And Collateral is, indeed, just a thriller--despite the gloomy tones, and despite Mann's aforementioned brooding-man tendencies. The plot is pure pulp--trash in the Phone Booth vein--and it should have been nurtured and groomed as such, not saddled with foreshadowing coyotes (which Max and Vincent muse over) or lectures on genocide in Rwanda (which Vincent offers). Watching Collateral, you can see the straining--the pulled muscles and tendons--as Mann tries to force the film into something bigger than it should be. He wants the picture to transcend its genre, its gimmick; he wants it to transcend Tom Cruise, but that's precisely what shouldn't happen. There is nothing shameful in a well-executed thriller (just ask David Fincher), and given Mann's inability to develop, or even care about, his female characters, the genre should have fit him like the snuggest of sweaters.

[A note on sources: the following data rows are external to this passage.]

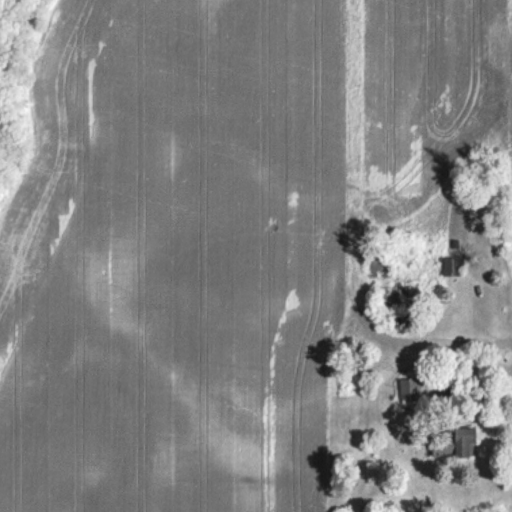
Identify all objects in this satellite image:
building: (369, 262)
building: (449, 264)
building: (400, 304)
building: (408, 388)
building: (452, 442)
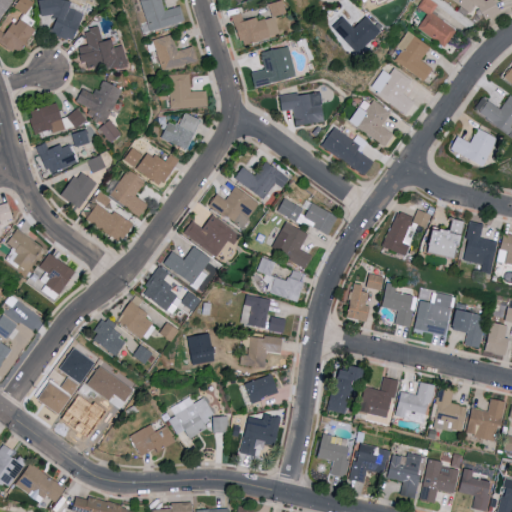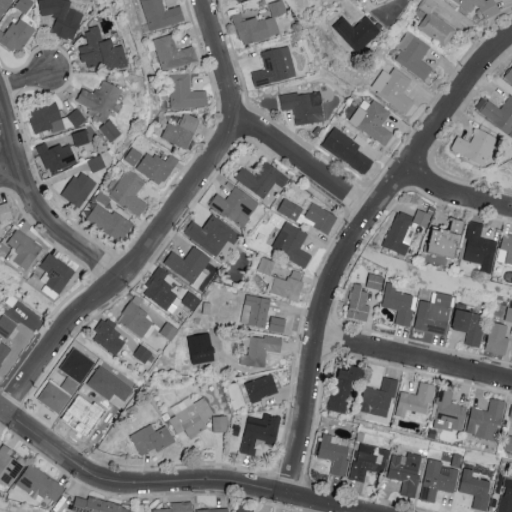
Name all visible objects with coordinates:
building: (238, 0)
building: (4, 7)
building: (278, 7)
building: (161, 14)
building: (64, 18)
building: (284, 22)
building: (435, 24)
building: (255, 29)
building: (356, 32)
building: (18, 35)
building: (103, 50)
building: (172, 53)
building: (413, 55)
building: (276, 67)
building: (507, 74)
road: (26, 80)
building: (393, 89)
building: (185, 93)
building: (101, 100)
building: (305, 107)
building: (495, 112)
building: (54, 118)
building: (373, 121)
building: (111, 130)
building: (182, 131)
building: (81, 138)
building: (470, 146)
building: (348, 150)
building: (58, 157)
building: (135, 157)
building: (97, 164)
road: (306, 165)
building: (158, 167)
road: (9, 170)
building: (263, 179)
building: (80, 188)
building: (131, 192)
road: (456, 197)
building: (236, 206)
road: (39, 208)
building: (291, 209)
building: (6, 214)
building: (321, 218)
building: (419, 219)
building: (111, 221)
road: (167, 226)
building: (212, 234)
building: (438, 240)
building: (292, 244)
road: (353, 244)
building: (505, 247)
building: (476, 248)
building: (25, 249)
building: (188, 264)
building: (55, 275)
building: (281, 280)
building: (372, 281)
building: (162, 291)
building: (355, 304)
building: (397, 304)
building: (255, 310)
building: (431, 314)
building: (136, 317)
building: (280, 325)
building: (7, 326)
building: (467, 326)
building: (169, 331)
building: (110, 337)
building: (494, 337)
building: (263, 347)
building: (4, 351)
road: (415, 361)
building: (110, 385)
building: (262, 388)
building: (340, 388)
building: (58, 394)
building: (375, 398)
building: (412, 403)
building: (191, 416)
building: (91, 419)
building: (482, 419)
building: (221, 424)
building: (260, 433)
building: (152, 439)
building: (331, 452)
building: (366, 461)
building: (10, 465)
building: (403, 472)
building: (435, 480)
road: (170, 483)
building: (41, 484)
building: (472, 489)
building: (504, 496)
park: (19, 506)
building: (179, 507)
building: (214, 510)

In fact, if Mann's real aim with Collateral was for it to be yet another examination of the complexities and conflicts within XY chromosome pairs (packaged, with a nod toward the bottom line, with the biggest movie star in the world), he shouldn't have included Jada Pinkett Smith's character at all. She may serve the expected purpose in the story--an object in peril--but her presence here feels even more superfluous than it normally would. Women, as usual, are a bother. Mann is only interested in the brooding being passed back and forth in the cab--interrupted, occasionally, by loud bangs.